Burada anlatmaya değmeyecek problemler yüzünden dışarıda gereğinden fazla bekler ve evde olsam da uyumayacağımı bildiğim saatlerimden yerken, çok düşünecek fırsatım oldu (çok mu düşündüm, yoksa çok fırsatım mı oldu?)
Düşündüm...
Geçenlerde tanıdığım biri öldü, 30 yaşında bir adam. Arkadaşım değildi, bir arkadaşımın arkadaşıydı ve biz sadece bir kez tanışmıştık, hatta pek gözüm de tutmamıştı (şimdi öldü diye yalan söyleyecek değilim) ama öldü yahu!
Ve benim arkadaşım çok üzüldü ve yazı yazdı arkasından -öyle bir alışkanlığı olmayan insanların yazması beni çok etkiler, nasıl yazarlarsa yazsınlar-, fotoğraflarını koydu bir yerlere boy boy, arkasına Meleklerin Sözü Var'ı iliştirerek.
Çok yapay geldiğini biliyorum bu yazdıklarımın. Ama şarkıyı dinlerken, demek ki oluyormuş diye düşündüm. Demek ki böyle bir şey var. Meleklerin arkadaşlara da sözü olabiliyor, son nefesinde elinizi tutmasını beklediğiniz insan illa bir karşı cins veya illa bir aşk olmayabiliyor, ya da tutku olmayabiliyor diyelim; çünkü bir güle aşık olunduğu gibi evlada da, arkadaşa da aşık olunuyor ama başka bir biçimde. Bu fotoğraf klibini izlerken bir arkadaşımı anladım (ve o bir daha kesinlikle dalga konusu olmayacak benim için); bir arkadaşımın da beni hiç anlamadığını fark ettim.
Düşündüm...
İnsanları hep onlar için bir şey -ama alabildiğine önemsiz bir şey- yapmayacak mesafede tutma halini,
İlla'nın sözlerini yazan adam kadar yüce gönüllü olmadığımı,
Haftasonu Amasra'ya, anneme söz verdiğim gibi cuma iş çıkışında basıp gitmeyi,
Yalnız dönüşümün ne berbat bir yolculuk olacağını,
Neden korktuğumu, neyden korktuğumu,
Sorgulamamam gerektiğini... Burda güldüm kendime, işte bunu yapamayacağım kesin gibiydi.
Eksik olduğumu sandım, kıskanç -ama çok kıskanç- olduğumu düşündüm (yine).

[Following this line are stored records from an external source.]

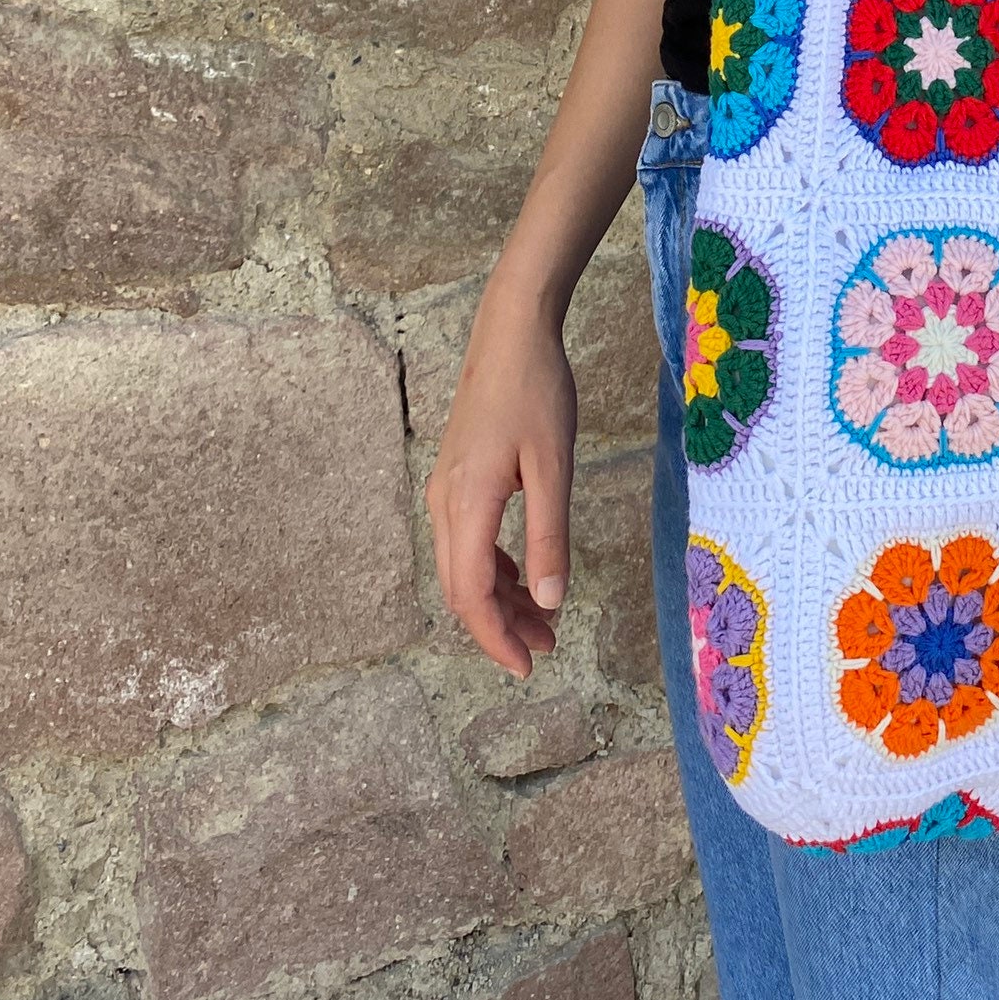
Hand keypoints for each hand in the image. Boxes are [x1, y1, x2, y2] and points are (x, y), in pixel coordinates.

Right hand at [426, 286, 578, 679]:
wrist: (510, 332)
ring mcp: (446, 489)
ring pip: (464, 566)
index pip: (470, 595)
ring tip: (544, 620)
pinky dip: (494, 568)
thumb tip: (551, 602)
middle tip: (547, 649)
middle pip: (461, 589)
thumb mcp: (554, 467)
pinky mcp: (457, 477)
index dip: (495, 639)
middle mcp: (445, 502)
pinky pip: (467, 540)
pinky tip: (525, 575)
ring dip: (500, 599)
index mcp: (465, 503)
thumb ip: (550, 536)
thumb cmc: (537, 391)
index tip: (528, 667)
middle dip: (501, 626)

Bunları konuşamadığım için düşündüğümü düşündüm. Konuşamadığım için ne çok yazdığımı... Ağzımdan çıkanın da kırk yılda bir, dişimin kovuğuna gitmediğini. Bir tek yazı yazmak isteyip, onlarca yazımla istediğimi anlatamayacak kadar beceriksiz olduğumu. İçimden artık hiçbir ışık çıkmadığını.
Lakin, sevip de kaybetmek hiç sevmemiş olmaya yeğdir ya,
ışığı görüp kaybetmek de hiç görmemiş olmaya yeğdir.
Değil midir?
Yoksa doğuştan kör olmayı mı tercih ederdiniz ne kaçırdığınızı bilmemek adına?
Arkadaşım olsaydı ve arkadaşı ölmeseydi, arar 23:40'ta bunları anlatır mıydı acaba, dedim kendi kendime. Anlatırdı gibi geldi.
Ben anlatamadım; dilenmedim illa, dilenmedim, sevdim.
(30 Mayıs 2010, Sabiha Gökçen Havalimanı)
2 yazmadan duramayan var!:
Başlığı görür görmez "hah dedim, komik bir yazı geliyor" Peşinen Atfettiğimiz hükümler sebebi ile de yanılıyoruz yine.
Havaalanına gitmek için değil karsılamak için dahi gitmiş olsan da buram buram bir terkediş yazısı. Hem o otuz yaşındaki bir kez karşılaşılan adam gibi, hem de hiç yaşayamacaklarını terk etme hissi. Ben daha geçende çok değil yaklasık 3 gun önce "denemeye değer" diye bir cümle kurdum. Bildiğim en absürd iskambil kulesinden sanki yıkılmayacaktı. Varsın yıkılsın ne olacak. Kaynamadan dem olmuyor zira.
"kaynamadan dem olmuyor" cok basarili!
dramda daha iyiyim, komedi oynamak daha cetrefilli. bissuru yuz kasi oynatiyosun, goz alti kirisikliklarin oluyor falan... zor isler bunlar.
terk edis mi, hic dusunmemistim ama belki de oyle. surekli terk edip geri donme halindeyim, isin garibi kimse fark etmiyor bunu. kendi icimde gidip gidip geliyorum, ya da gidip gelip geliyorum.
denemeye deger, denenecek bir sey varsa eger.